ACTION ITEM
Output all the data exactly.

DATA PROVIDED
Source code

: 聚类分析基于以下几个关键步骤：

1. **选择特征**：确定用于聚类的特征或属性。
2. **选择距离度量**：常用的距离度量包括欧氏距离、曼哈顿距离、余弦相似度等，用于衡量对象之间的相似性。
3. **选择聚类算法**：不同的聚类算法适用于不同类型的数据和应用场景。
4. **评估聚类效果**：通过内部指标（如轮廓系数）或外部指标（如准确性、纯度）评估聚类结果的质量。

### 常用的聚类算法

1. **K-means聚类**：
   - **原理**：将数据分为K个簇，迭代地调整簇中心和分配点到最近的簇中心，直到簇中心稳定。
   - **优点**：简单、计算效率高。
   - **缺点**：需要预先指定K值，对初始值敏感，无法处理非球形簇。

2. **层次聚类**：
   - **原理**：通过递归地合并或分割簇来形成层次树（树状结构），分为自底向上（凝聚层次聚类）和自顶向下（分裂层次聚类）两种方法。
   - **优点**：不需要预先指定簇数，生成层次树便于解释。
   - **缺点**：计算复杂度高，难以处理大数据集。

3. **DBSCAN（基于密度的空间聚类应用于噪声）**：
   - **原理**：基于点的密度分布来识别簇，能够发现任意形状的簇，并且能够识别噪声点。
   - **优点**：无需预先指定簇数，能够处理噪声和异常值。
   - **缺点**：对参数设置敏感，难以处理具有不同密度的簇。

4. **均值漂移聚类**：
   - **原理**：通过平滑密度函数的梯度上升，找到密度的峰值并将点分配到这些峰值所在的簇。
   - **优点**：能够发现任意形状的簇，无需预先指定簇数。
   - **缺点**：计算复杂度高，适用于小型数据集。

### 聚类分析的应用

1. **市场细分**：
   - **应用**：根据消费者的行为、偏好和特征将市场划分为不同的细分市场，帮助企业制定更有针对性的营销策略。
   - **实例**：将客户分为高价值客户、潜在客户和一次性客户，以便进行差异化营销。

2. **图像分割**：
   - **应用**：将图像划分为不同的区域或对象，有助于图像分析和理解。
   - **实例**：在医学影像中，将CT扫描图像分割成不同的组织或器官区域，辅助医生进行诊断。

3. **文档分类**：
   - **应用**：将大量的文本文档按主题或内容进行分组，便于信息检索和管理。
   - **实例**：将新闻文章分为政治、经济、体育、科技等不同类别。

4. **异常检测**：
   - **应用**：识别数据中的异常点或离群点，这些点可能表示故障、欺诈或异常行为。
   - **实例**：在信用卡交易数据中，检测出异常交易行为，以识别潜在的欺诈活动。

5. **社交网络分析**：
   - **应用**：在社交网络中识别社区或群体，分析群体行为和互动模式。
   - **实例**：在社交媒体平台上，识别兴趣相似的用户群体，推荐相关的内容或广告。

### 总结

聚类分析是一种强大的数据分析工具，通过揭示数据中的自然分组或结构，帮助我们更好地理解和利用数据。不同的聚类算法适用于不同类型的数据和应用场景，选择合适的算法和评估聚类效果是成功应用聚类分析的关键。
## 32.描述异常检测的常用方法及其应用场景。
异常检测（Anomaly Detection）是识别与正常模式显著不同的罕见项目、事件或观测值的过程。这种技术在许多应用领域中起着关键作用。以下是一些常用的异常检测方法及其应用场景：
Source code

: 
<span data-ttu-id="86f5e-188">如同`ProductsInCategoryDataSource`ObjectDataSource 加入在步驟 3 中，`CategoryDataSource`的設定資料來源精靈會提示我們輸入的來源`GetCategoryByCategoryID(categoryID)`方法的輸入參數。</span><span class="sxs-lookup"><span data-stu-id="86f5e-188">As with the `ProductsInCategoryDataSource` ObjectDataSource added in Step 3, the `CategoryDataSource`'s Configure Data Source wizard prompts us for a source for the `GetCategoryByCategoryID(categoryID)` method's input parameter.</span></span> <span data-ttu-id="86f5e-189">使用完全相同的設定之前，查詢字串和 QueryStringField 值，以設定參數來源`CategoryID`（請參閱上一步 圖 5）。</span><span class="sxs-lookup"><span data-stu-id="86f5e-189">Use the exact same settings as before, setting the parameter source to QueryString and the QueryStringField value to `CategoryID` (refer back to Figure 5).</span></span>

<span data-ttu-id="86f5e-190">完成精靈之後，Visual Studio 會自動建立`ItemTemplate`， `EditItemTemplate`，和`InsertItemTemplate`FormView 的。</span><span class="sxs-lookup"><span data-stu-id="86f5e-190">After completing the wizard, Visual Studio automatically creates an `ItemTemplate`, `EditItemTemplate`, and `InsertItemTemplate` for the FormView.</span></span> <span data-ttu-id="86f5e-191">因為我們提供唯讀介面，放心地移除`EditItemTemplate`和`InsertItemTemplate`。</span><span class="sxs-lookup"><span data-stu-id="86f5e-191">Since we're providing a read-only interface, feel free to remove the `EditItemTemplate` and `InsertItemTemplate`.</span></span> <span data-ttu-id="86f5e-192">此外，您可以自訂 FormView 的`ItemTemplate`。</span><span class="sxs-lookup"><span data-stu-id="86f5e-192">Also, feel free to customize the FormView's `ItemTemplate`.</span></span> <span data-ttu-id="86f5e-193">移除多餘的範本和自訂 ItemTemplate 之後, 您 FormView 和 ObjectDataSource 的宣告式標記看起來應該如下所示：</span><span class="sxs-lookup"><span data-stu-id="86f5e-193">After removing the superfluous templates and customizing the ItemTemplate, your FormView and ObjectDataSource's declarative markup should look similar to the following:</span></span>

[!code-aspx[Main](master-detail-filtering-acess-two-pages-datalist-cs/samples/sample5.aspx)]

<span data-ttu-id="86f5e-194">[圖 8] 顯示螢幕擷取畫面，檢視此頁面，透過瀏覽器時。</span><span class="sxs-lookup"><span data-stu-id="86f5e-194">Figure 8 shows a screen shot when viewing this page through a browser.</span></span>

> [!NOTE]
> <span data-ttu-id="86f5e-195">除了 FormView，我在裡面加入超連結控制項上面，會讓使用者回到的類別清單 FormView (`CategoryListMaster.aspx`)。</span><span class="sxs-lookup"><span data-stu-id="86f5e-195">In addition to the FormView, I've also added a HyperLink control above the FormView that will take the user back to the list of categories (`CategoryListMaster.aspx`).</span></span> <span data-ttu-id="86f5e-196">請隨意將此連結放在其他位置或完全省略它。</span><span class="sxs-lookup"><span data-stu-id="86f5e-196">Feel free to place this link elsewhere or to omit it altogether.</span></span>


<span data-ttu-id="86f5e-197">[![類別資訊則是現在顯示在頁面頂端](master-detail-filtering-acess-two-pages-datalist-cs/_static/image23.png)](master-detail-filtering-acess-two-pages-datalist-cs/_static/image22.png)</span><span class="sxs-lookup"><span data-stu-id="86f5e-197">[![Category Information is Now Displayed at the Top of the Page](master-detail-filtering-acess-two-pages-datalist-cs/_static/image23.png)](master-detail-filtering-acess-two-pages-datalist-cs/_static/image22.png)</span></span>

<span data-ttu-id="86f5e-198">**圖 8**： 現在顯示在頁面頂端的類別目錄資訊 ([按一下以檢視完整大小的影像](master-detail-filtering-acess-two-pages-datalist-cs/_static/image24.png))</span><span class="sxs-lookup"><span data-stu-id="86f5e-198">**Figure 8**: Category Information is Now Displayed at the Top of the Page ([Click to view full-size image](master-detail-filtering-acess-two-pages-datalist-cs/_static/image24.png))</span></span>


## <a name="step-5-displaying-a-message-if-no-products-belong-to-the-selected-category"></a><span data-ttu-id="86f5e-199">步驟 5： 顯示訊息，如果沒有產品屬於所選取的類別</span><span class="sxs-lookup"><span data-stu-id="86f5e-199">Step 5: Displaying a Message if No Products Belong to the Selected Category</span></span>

ANSWER
Source code

: 聚类分析基于以下几个关键步骤：

1. **选择特征**：确定用于聚类的特征或属性。
2. **选择距离度量**：常用的距离度量包括欧氏距离、曼哈顿距离、余弦相似度等，用于衡量对象之间的相似性。
3. **选择聚类算法**：不同的聚类算法适用于不同类型的数据和应用场景。
4. **评估聚类效果**：通过内部指标（如轮廓系数）或外部指标（如准确性、纯度）评估聚类结果的质量。

### 常用的聚类算法

1. **K-means聚类**：
   - **原理**：将数据分为K个簇，迭代地调整簇中心和分配点到最近的簇中心，直到簇中心稳定。
   - **优点**：简单、计算效率高。
   - **缺点**：需要预先指定K值，对初始值敏感，无法处理非球形簇。

2. **层次聚类**：
   - **原理**：通过递归地合并或分割簇来形成层次树（树状结构），分为自底向上（凝聚层次聚类）和自顶向下（分裂层次聚类）两种方法。
   - **优点**：不需要预先指定簇数，生成层次树便于解释。
   - **缺点**：计算复杂度高，难以处理大数据集。

3. **DBSCAN（基于密度的空间聚类应用于噪声）**：
   - **原理**：基于点的密度分布来识别簇，能够发现任意形状的簇，并且能够识别噪声点。
   - **优点**：无需预先指定簇数，能够处理噪声和异常值。
   - **缺点**：对参数设置敏感，难以处理具有不同密度的簇。

4. **均值漂移聚类**：
   - **原理**：通过平滑密度函数的梯度上升，找到密度的峰值并将点分配到这些峰值所在的簇。
   - **优点**：能够发现任意形状的簇，无需预先指定簇数。
   - **缺点**：计算复杂度高，适用于小型数据集。

### 聚类分析的应用

1. **市场细分**：
   - **应用**：根据消费者的行为、偏好和特征将市场划分为不同的细分市场，帮助企业制定更有针对性的营销策略。
   - **实例**：将客户分为高价值客户、潜在客户和一次性客户，以便进行差异化营销。

2. **图像分割**：
   - **应用**：将图像划分为不同的区域或对象，有助于图像分析和理解。
   - **实例**：在医学影像中，将CT扫描图像分割成不同的组织或器官区域，辅助医生进行诊断。

3. **文档分类**：
   - **应用**：将大量的文本文档按主题或内容进行分组，便于信息检索和管理。
   - **实例**：将新闻文章分为政治、经济、体育、科技等不同类别。

4. **异常检测**：
   - **应用**：识别数据中的异常点或离群点，这些点可能表示故障、欺诈或异常行为。
   - **实例**：在信用卡交易数据中，检测出异常交易行为，以识别潜在的欺诈活动。

5. **社交网络分析**：
   - **应用**：在社交网络中识别社区或群体，分析群体行为和互动模式。
   - **实例**：在社交媒体平台上，识别兴趣相似的用户群体，推荐相关的内容或广告。

### 总结

聚类分析是一种强大的数据分析工具，通过揭示数据中的自然分组或结构，帮助我们更好地理解和利用数据。不同的聚类算法适用于不同类型的数据和应用场景，选择合适的算法和评估聚类效果是成功应用聚类分析的关键。
## 32.描述异常检测的常用方法及其应用场景。
异常检测（Anomaly Detection）是识别与正常模式显著不同的罕见项目、事件或观测值的过程。这种技术在许多应用领域中起着关键作用。以下是一些常用的异常检测方法及其应用场景：
Source code

: 
<span data-ttu-id="86f5e-188">如同`ProductsInCategoryDataSource`ObjectDataSource 加入在步驟 3 中，`CategoryDataSource`的設定資料來源精靈會提示我們輸入的來源`GetCategoryByCategoryID(categoryID)`方法的輸入參數。</span><span class="sxs-lookup"><span data-stu-id="86f5e-188">As with the `ProductsInCategoryDataSource` ObjectDataSource added in Step 3, the `CategoryDataSource`'s Configure Data Source wizard prompts us for a source for the `GetCategoryByCategoryID(categoryID)` method's input parameter.</span></span> <span data-ttu-id="86f5e-189">使用完全相同的設定之前，查詢字串和 QueryStringField 值，以設定參數來源`CategoryID`（請參閱上一步 圖 5）。</span><span class="sxs-lookup"><span data-stu-id="86f5e-189">Use the exact same settings as before, setting the parameter source to QueryString and the QueryStringField value to `CategoryID` (refer back to Figure 5).</span></span>

<span data-ttu-id="86f5e-190">完成精靈之後，Visual Studio 會自動建立`ItemTemplate`， `EditItemTemplate`，和`InsertItemTemplate`FormView 的。</span><span class="sxs-lookup"><span data-stu-id="86f5e-190">After completing the wizard, Visual Studio automatically creates an `ItemTemplate`, `EditItemTemplate`, and `InsertItemTemplate` for the FormView.</span></span> <span data-ttu-id="86f5e-191">因為我們提供唯讀介面，放心地移除`EditItemTemplate`和`InsertItemTemplate`。</span><span class="sxs-lookup"><span data-stu-id="86f5e-191">Since we're providing a read-only interface, feel free to remove the `EditItemTemplate` and `InsertItemTemplate`.</span></span> <span data-ttu-id="86f5e-192">此外，您可以自訂 FormView 的`ItemTemplate`。</span><span class="sxs-lookup"><span data-stu-id="86f5e-192">Also, feel free to customize the FormView's `ItemTemplate`.</span></span> <span data-ttu-id="86f5e-193">移除多餘的範本和自訂 ItemTemplate 之後, 您 FormView 和 ObjectDataSource 的宣告式標記看起來應該如下所示：</span><span class="sxs-lookup"><span data-stu-id="86f5e-193">After removing the superfluous templates and customizing the ItemTemplate, your FormView and ObjectDataSource's declarative markup should look similar to the following:</span></span>

[!code-aspx[Main](master-detail-filtering-acess-two-pages-datalist-cs/samples/sample5.aspx)]

<span data-ttu-id="86f5e-194">[圖 8] 顯示螢幕擷取畫面，檢視此頁面，透過瀏覽器時。</span><span class="sxs-lookup"><span data-stu-id="86f5e-194">Figure 8 shows a screen shot when viewing this page through a browser.</span></span>

> [!NOTE]
> <span data-ttu-id="86f5e-195">除了 FormView，我在裡面加入超連結控制項上面，會讓使用者回到的類別清單 FormView (`CategoryListMaster.aspx`)。</span><span class="sxs-lookup"><span data-stu-id="86f5e-195">In addition to the FormView, I've also added a HyperLink control above the FormView that will take the user back to the list of categories (`CategoryListMaster.aspx`).</span></span> <span data-ttu-id="86f5e-196">請隨意將此連結放在其他位置或完全省略它。</span><span class="sxs-lookup"><span data-stu-id="86f5e-196">Feel free to place this link elsewhere or to omit it altogether.</span></span>


<span data-ttu-id="86f5e-197">[![類別資訊則是現在顯示在頁面頂端](master-detail-filtering-acess-two-pages-datalist-cs/_static/image23.png)](master-detail-filtering-acess-two-pages-datalist-cs/_static/image22.png)</span><span class="sxs-lookup"><span data-stu-id="86f5e-197">[![Category Information is Now Displayed at the Top of the Page](master-detail-filtering-acess-two-pages-datalist-cs/_static/image23.png)](master-detail-filtering-acess-two-pages-datalist-cs/_static/image22.png)</span></span>

<span data-ttu-id="86f5e-198">**圖 8**： 現在顯示在頁面頂端的類別目錄資訊 ([按一下以檢視完整大小的影像](master-detail-filtering-acess-two-pages-datalist-cs/_static/image24.png))</span><span class="sxs-lookup"><span data-stu-id="86f5e-198">**Figure 8**: Category Information is Now Displayed at the Top of the Page ([Click to view full-size image](master-detail-filtering-acess-two-pages-datalist-cs/_static/image24.png))</span></span>


## <a name="step-5-displaying-a-message-if-no-products-belong-to-the-selected-category"></a><span data-ttu-id="86f5e-199">步驟 5： 顯示訊息，如果沒有產品屬於所選取的類別</span><span class="sxs-lookup"><span data-stu-id="86f5e-199">Step 5: Displaying a Message if No Products Belong to the Selected Category</span></span>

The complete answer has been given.